PROBLEM 1:
Answer these questions using the M. Pharm synopsis on microparticles loaded with an anti-Alzheimer's drug:
(a) Who is the guide, and what position does the guide hold?
(b) What PIN code appears in the candidate's address?
(c) What course of study and subject are listed?
PROBLEM 2:
Continue the M. Pharm synopsis on microparticles loaded with an anti-Alzheimer's drug, picking up right after its last line.

━━━━━ SELECTED EXTRACT ━━━━━

RAJIV GANDHI UNIVERSITY OF HEALTH SCIENCES, BANGALORE, KARNATAKA
M. PHARM SYNOPSIS
YEAR OF ADMISSION-JUNE 2010
TITLE OF THE SYNOPSIS
Preparation and in vitro evaluation of microparticles loaded with Anti-Alzheimer’s drug.
BY
RAHUL.R
M. PHARM., PART-I
DEPARTMENT OF PHARMACEUTICS
UNDER THE GUIDANCE OF
Dr. K. MANJUNATH, M. PHARM., Ph. D. Professor DEPARTMENT OF PHARMACEUTICS
INSTITUTION
SREE SIDDAGANGA COLLEGE OF PHARMACY
B. H. ROAD, TUMKUR-572 102
KARNATAKA
CORRECTIONS AS PER COMMENTS
NAME OF STUDENT / NAME OF GUIDE / REMARKS HAVE BEN CORRECTEDRAHUL R / DR. K. MANJUNATH / 1) THE REFERNES AND JOURNAL NAMES AS PER VANCOUVER STYLE.
RAJIV GANDHI UNIVERSITY OF HEALTH SCIENCES BANGALORE, KARNATAKA
ANNEXURE-II
PROFORMA FOR REGISTRATION OF SUBJECTS FOR DISSERTATION
1. / NAME OF THE CANDIDATEAND ADDRESS / RAHUL R.
NO.29, 8TH CROSS, VISHVESHWARAIAH LAYOUT,
SIDEDHAHALLI MAIN ROAD, NAGASANDRA (PO).
DIST. - BANGALORE
PIN - 560073
STATE - KARNATAKA
2. / NAME OF THE INSTITUTION / SREE SIDDAGANGA COLLEGE OF PHARMACY
B. H. ROAD, TUMKUR- 572 102
KARNATAKA
3. / COURSE OF STUDY AND SUBJECT / MASTER OF PHARMACY IN PHARMACEUTICS
4. / DATE OF ADMISSION OF COURSE / JUNE 2010
5. TITLE OF THE TOPIC
“Preparation and in vitro evaluation of microparticles loaded with Anti-Alzheimer’s drug”

━━━━━ EXTRACTED MATERIAL ━━━━━

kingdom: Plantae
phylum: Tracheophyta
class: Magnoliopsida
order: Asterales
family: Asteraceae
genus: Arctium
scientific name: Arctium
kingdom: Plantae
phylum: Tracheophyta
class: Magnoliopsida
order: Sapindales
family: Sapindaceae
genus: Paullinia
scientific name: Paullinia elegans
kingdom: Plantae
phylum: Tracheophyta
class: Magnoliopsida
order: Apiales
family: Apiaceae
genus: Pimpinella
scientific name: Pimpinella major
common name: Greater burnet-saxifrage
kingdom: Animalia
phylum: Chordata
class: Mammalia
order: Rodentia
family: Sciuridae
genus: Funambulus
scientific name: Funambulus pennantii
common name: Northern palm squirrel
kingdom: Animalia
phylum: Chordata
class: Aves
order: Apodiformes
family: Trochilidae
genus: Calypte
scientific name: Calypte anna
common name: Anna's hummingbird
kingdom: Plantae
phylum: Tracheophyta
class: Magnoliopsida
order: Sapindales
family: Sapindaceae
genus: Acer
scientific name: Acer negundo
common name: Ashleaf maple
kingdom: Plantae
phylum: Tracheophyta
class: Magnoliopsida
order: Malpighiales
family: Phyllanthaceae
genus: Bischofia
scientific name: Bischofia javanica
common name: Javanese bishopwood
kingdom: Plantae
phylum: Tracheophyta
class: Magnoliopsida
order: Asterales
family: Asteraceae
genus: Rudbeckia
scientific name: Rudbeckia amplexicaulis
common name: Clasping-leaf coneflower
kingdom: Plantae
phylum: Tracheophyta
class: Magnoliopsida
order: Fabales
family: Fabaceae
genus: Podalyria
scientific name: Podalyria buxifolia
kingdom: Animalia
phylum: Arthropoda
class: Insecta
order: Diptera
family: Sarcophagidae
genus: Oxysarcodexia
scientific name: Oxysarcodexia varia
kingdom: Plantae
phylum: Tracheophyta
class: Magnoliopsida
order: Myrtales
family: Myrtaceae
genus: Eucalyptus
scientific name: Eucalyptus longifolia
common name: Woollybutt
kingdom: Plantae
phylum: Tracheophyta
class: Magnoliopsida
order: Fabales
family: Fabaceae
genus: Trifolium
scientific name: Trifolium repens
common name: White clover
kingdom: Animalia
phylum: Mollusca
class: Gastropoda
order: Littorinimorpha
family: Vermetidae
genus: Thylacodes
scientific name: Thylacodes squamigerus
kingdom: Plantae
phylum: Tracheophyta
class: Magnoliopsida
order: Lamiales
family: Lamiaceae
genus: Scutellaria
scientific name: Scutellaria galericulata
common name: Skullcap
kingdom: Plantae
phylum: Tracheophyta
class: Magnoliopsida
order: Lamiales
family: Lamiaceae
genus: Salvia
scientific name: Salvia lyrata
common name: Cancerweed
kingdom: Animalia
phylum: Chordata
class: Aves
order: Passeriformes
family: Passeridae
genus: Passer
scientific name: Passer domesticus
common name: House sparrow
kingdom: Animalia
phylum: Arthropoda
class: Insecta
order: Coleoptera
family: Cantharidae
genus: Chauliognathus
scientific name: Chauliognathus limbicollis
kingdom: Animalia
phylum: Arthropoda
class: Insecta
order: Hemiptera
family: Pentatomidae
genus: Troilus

━━━━━

RESPONSE AREA 1:
(a) Dr. K. Manjunath, Professor in the Department of Pharmaceutics
(b) 560073
(c) Master of Pharmacy in Pharmaceutics

RESPONSE AREA 2:
6. / BRIEF REVIEW OF THE INTENDED WORK
6.1 - Need for the study
Alzheimer’s Disease (AD) is common form of dementia occurring in old individuals. It seriously affects the person’s ability to carry out daily activities. Alzheimer’s disease is a neurodegenerative condition – nerve cells and their connections are destroyed. It is caused due to formation of abnormal clumps called amyloid plaques and tangled bundle of fibers called neurofibrillary tangles. It affects the brain which control thought, memory and language. The persons affected will have trouble in speaking, reading or writing. It is a slowly progressive disease of brain occurring in old age which is characterized by impairment of memory and eventually causing disturbances in reasoning, planning, language and perception. The size of the elderly population in the world is increasing, and the number of patients suffering from Alzheimer’s disease will increase. Hence there is a need to provide better treatment of the disease which is lacking with existing dosage forms of anti-Alzheimer’s drugs.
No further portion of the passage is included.